Warrants were issued in November 2012 and were convertible for an aggregate of 483,657 shares of Common Stock. The Warrants were exercisable through November 7, 2017 at an exercise price of $6.53 per share.

 

Pursuant to the Warrant Exchange Agreements, the Investors received in exchange for their warrants an aggregate of 229,337 shares of the Series C Convertible Preferred Stock, convertible into one share of Common Stock for each share of Series C Convertible Preferred Stock. The number of shares of common stock underlying the Series C Convertible Preferred stock is the same number as would have been-issued upon a “cashless exercise” of the exchanged Warrants under the terms of the Warrants based on the one-day volume weighted average price of the Company’s Common Stock on February 28, 2013, which was $12.6439 per share, as reported by Bloomberg. The Company has agreed to register the shares of Common Stock issuable upon conversion of the Series C Convertible Preferred Stock on the same basis as the shares of Common Stock issued in the November 2012 private placement transaction.
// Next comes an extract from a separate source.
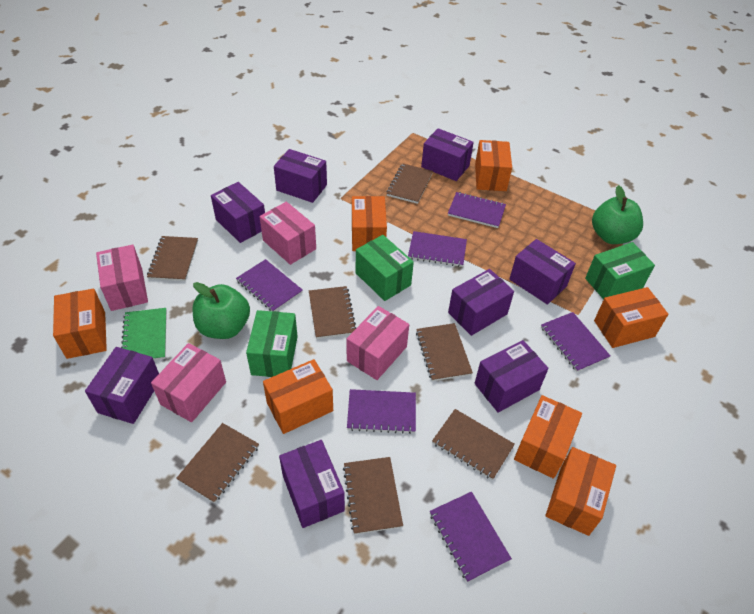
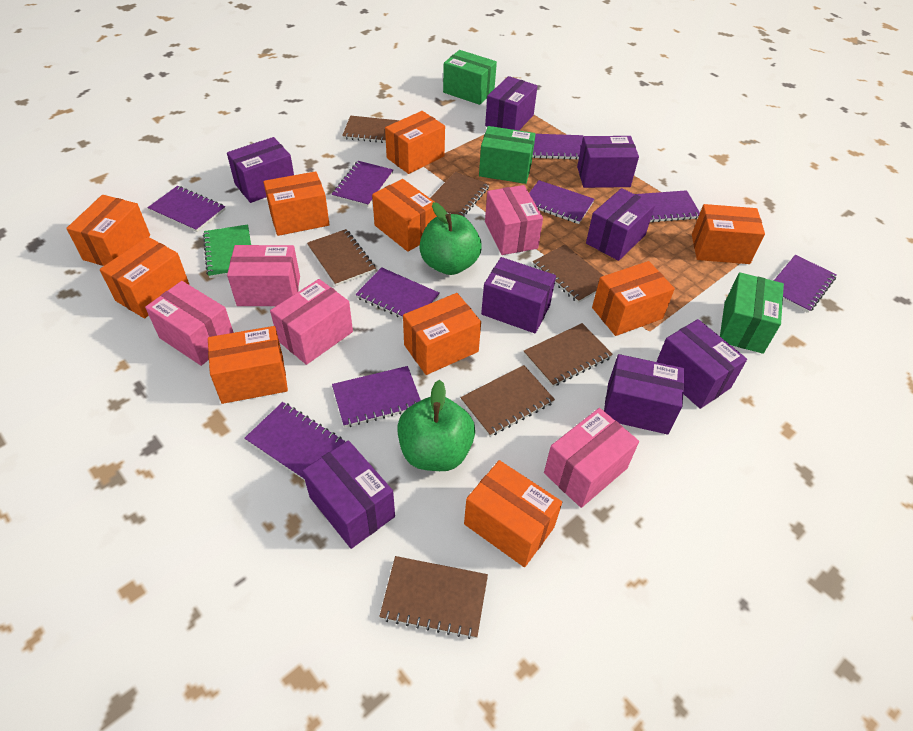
orange box: [53,289,107,359] [263,359,333,434] [352,196,387,251] [475,140,512,191] [514,395,582,479] [545,447,616,536] [594,287,668,348] = 7 -> [66,195,150,266] [100,237,189,318] [208,326,288,404] [263,171,330,236] [372,179,437,252] [385,111,445,174] [403,293,481,375] [464,460,562,567] [592,261,675,336] [692,204,765,264] = 10
pink box: [96,245,148,311] [151,343,226,422] [260,202,316,265] [347,306,409,380] = 4 -> [145,281,234,366] [227,245,300,306] [270,279,353,365] [485,185,543,255] [544,408,639,508] = 5
purple notebook: [236,259,303,311] [347,389,416,434] [408,231,467,267] [430,492,512,582] [448,192,506,228] [541,312,610,372] = 6 -> [147,186,225,232] [244,402,345,480] [332,161,393,207] [332,366,421,427] [355,267,440,319] [529,180,594,224] [532,134,583,160] [636,190,700,223] [774,255,837,313] = 9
Currently the Company is not obligated to file any registration statement for the Common Stock, or shares of Common Stock underlying the Warrants, until requested by a majority of the Investors.

 

Rights Agreement

 

Effective January 1, 2013, the Company and Equity Stock Transfer, LLC, as Rights Agent, entered into a Rights Agreement which continues through December 31, 2017. The Rights Agreement provides each Stockholder of record a dividend distribution of one “right” for each outstanding share of Common Stock. Rights become exercisable at the earlier of ten days following: (1) a public announcement that an acquirer has purchased or has the right to acquire 10% or more of our Common Stock, or (2) the commencement of a tender offer which would result in an offeror beneficially owning 10% or more of our outstanding Common Stock. All rights held by an acquirer or offeror expire on the announced acquisition date, and all rights expire at the close of business on December 31, 2017, subject to further extension. Each right entitles a Stockholder to acquire, at a stated purchase price, 1/100 of a share of our preferred stock, which carries voting and dividend rights similar to one share of our Common Stock. Alternatively, a right holder may elect to purchase for the stated price an equivalent number of shares of our Common Stock at a price per share equal to one-half of the average market price for a specified period. In lieu of the stated purchase price, a right holder may elect to acquire one-half of the Common Stock available under the second option. The purchase price of the preferred stock fractional amount is subject to adjustment for certain events as described in the Agreement. At the discretion of a majority of the Board and within a specified time period, we may redeem all of the rights at a price of $0.001 per right. The Board may also amend any provisions of the Agreement prior to exercise.

 

Retention Agreement

 

In January 2013, the Company entered into a Retention Agreement with Mr. Lodder which provides that (i) Mr. Lodder will remain with the Company as an executive officer through June 30, 2013 and receive compensation at the rate previously provided to him and (ii) the Company will pay Mr. Lodder a severance of $233,398 as had been provided under the terms of his Employment Agreement, which was terminated under the terms of his Retention Agreement.